Énoncé de l'exercice: Traduisez en anglais cette phrase du texte sur l'art et l'argent : « Voilà les deux puissants protagonistes d'un mariage forcé, tumultueux. »

Texte fourni:
──────────
Mais l'affaire reste complexe et les liens s'avèrent anciens : « L'art est venu à Anvers parce que l'art fraie volontiers avec l'argent », constatait par exemple, à propos du marché de l'art aux XVe et XVIe siècles aux Pays-Bas, l'historien et économiste J.-M. Montias. Alors comment rendre compte de cette complexité, si ce n'est par une approche mythologique, historique, anthropologique, économique, assortie d'un florilège d'oeuvres et de propositions esthétiques significatives ? Un pari d'exhaustivité que l'exposition a risqué, sous la houlette du commissaire Jean-Michel Bouhours, historien de l'art et conservateur de musée. Six parties suivant un cheminement chronologique, plus de deux cents oeuvres anciennes et contemporaines croisées, des films et des objets, beaucoup de commentaires accessibles... En fait deux thèmes s'entrechoquent : comment les artistes représentent/critiquent le monde de l'argent, et comment le monde de l'argent investit/accapare les artistes. Voilà les deux puissants protagonistes d'un mariage forcé, tumultueux. Le plus jouissif pour les amoureux inconditionnels de l'art restant bien sûr ces propositions plastiques où l'idole de l'Argent est raillée, bafouée, ridiculisée par des artistes tout à fait conscients de son emprise, certes, mais au fond persuadés que le monde vénal a plus besoin d'eux, au final, qu'eux de lui.
──────────
Données fournies:
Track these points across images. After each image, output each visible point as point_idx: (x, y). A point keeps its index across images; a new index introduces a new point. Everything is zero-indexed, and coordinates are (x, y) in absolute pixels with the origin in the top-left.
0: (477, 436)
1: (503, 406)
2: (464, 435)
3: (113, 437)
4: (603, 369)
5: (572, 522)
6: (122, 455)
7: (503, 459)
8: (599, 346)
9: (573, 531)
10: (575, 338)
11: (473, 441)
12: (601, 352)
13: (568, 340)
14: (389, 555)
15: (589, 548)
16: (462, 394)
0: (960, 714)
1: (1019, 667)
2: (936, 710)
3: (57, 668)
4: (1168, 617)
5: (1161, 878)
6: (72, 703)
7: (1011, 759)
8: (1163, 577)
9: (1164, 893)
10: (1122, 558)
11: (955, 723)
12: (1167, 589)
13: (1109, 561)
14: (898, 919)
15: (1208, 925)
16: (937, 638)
──────────
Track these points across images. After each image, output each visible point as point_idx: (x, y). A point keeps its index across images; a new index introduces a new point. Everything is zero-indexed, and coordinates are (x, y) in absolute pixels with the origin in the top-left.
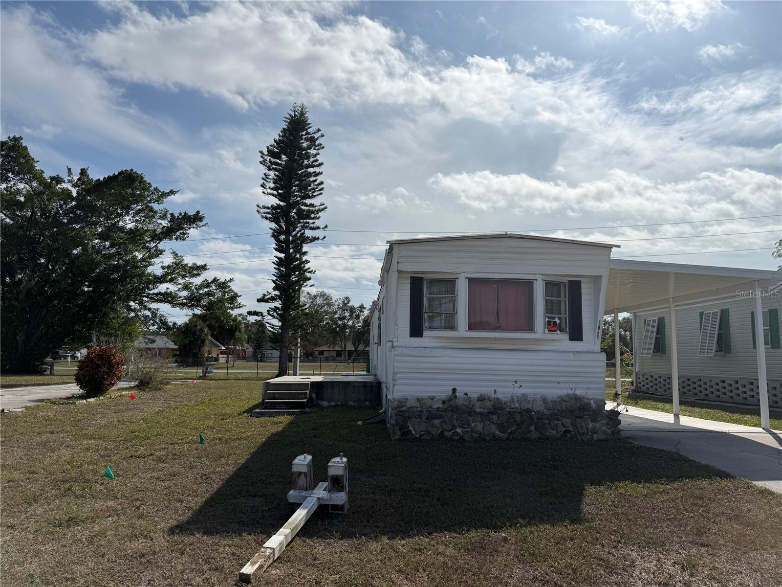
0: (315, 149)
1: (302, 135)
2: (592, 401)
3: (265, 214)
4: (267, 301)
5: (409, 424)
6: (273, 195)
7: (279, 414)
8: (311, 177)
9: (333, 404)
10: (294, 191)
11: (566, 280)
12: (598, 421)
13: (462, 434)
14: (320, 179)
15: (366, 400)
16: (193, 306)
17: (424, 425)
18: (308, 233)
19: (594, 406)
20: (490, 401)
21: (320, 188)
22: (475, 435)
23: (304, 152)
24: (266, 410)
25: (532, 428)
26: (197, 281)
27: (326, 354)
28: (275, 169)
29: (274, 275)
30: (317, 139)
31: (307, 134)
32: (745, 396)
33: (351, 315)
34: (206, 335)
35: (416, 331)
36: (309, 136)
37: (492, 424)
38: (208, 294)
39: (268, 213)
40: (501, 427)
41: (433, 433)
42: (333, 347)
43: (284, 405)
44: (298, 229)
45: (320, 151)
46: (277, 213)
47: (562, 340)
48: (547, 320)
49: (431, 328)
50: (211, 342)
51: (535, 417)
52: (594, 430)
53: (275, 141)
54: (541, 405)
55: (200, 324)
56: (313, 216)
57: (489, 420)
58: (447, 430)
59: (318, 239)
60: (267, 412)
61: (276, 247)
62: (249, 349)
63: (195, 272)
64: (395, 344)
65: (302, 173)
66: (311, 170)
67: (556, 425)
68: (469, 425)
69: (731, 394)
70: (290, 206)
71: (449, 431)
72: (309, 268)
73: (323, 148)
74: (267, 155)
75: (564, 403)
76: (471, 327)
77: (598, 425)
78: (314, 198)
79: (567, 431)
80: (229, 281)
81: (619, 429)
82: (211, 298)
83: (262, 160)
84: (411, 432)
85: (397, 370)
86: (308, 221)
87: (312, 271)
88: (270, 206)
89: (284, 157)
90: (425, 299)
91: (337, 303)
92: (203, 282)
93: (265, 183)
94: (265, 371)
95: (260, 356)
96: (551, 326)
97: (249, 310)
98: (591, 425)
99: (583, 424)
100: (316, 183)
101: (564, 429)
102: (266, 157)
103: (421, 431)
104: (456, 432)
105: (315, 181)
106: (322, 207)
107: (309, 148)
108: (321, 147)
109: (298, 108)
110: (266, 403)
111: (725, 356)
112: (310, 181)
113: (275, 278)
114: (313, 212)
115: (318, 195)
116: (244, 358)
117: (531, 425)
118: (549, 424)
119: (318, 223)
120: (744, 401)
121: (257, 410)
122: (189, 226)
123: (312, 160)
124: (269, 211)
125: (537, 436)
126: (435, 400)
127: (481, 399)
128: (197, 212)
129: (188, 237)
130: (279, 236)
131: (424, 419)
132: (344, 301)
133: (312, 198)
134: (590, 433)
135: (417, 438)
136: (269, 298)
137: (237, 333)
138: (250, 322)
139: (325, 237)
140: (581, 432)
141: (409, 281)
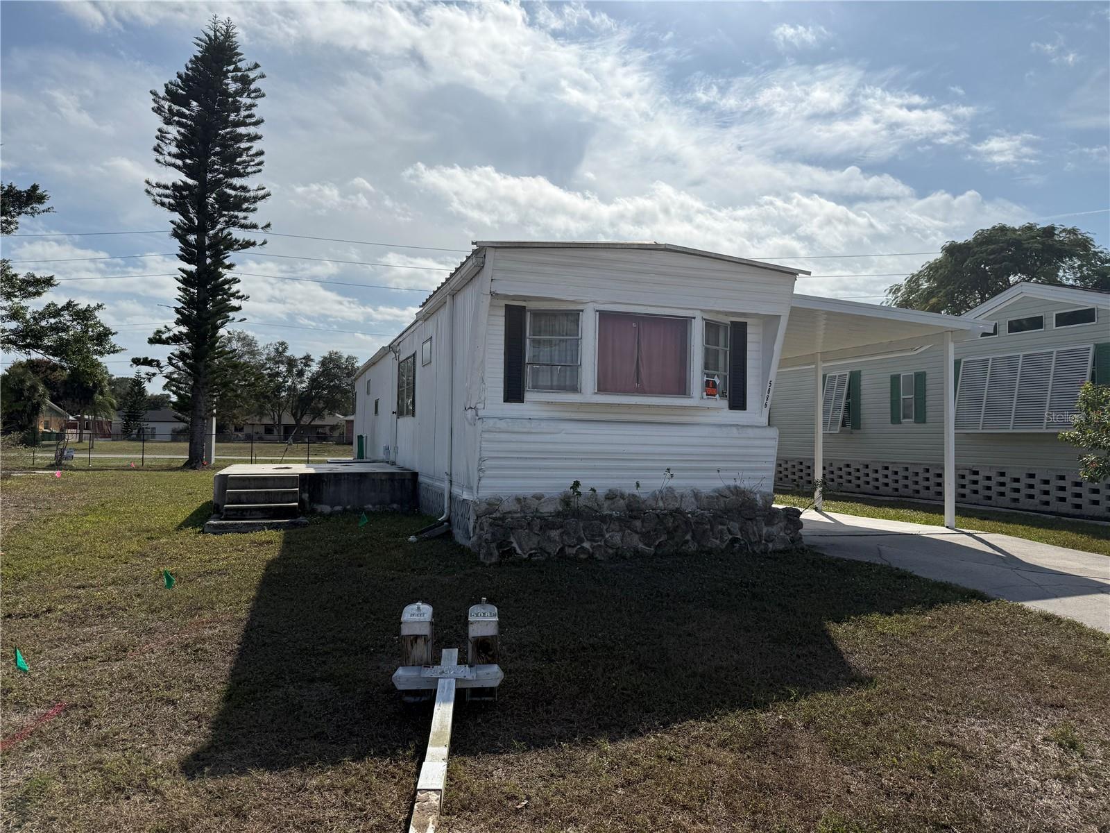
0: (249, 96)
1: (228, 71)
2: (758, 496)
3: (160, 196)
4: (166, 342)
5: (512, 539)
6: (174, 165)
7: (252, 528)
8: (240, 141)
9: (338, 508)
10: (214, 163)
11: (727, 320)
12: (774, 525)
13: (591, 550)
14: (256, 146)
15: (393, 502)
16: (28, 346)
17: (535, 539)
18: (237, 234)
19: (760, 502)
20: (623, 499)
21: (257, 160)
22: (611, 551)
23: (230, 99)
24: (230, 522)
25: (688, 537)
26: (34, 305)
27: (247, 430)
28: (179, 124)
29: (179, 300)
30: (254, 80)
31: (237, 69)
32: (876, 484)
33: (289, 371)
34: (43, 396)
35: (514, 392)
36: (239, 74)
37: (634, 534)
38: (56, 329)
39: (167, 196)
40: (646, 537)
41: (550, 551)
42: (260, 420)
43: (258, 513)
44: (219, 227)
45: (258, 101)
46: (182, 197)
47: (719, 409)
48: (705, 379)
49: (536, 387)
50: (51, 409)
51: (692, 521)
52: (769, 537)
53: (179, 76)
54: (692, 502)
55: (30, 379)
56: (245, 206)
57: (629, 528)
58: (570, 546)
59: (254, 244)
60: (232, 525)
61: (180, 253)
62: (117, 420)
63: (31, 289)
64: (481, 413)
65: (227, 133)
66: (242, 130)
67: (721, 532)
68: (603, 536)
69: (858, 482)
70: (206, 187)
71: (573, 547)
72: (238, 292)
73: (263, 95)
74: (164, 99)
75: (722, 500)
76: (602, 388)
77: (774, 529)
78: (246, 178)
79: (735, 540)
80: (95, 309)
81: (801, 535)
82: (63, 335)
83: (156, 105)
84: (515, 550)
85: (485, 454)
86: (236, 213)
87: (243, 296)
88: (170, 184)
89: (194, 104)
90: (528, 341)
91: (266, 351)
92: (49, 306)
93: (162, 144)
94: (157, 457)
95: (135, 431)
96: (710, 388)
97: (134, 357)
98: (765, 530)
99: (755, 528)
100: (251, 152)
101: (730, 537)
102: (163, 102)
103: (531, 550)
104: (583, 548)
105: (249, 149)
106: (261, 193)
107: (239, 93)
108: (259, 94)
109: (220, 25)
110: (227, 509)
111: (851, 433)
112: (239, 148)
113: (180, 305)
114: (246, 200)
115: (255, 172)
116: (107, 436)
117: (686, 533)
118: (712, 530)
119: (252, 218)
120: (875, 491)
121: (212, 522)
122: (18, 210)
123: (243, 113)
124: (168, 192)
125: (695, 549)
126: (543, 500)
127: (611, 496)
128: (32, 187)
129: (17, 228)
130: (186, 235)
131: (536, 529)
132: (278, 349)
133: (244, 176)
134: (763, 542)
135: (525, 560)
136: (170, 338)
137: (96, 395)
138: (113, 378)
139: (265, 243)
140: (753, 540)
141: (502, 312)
──────────
Corrigé de l'exercice: These are the two powerful protagonists of a forced, tumultuous marriage.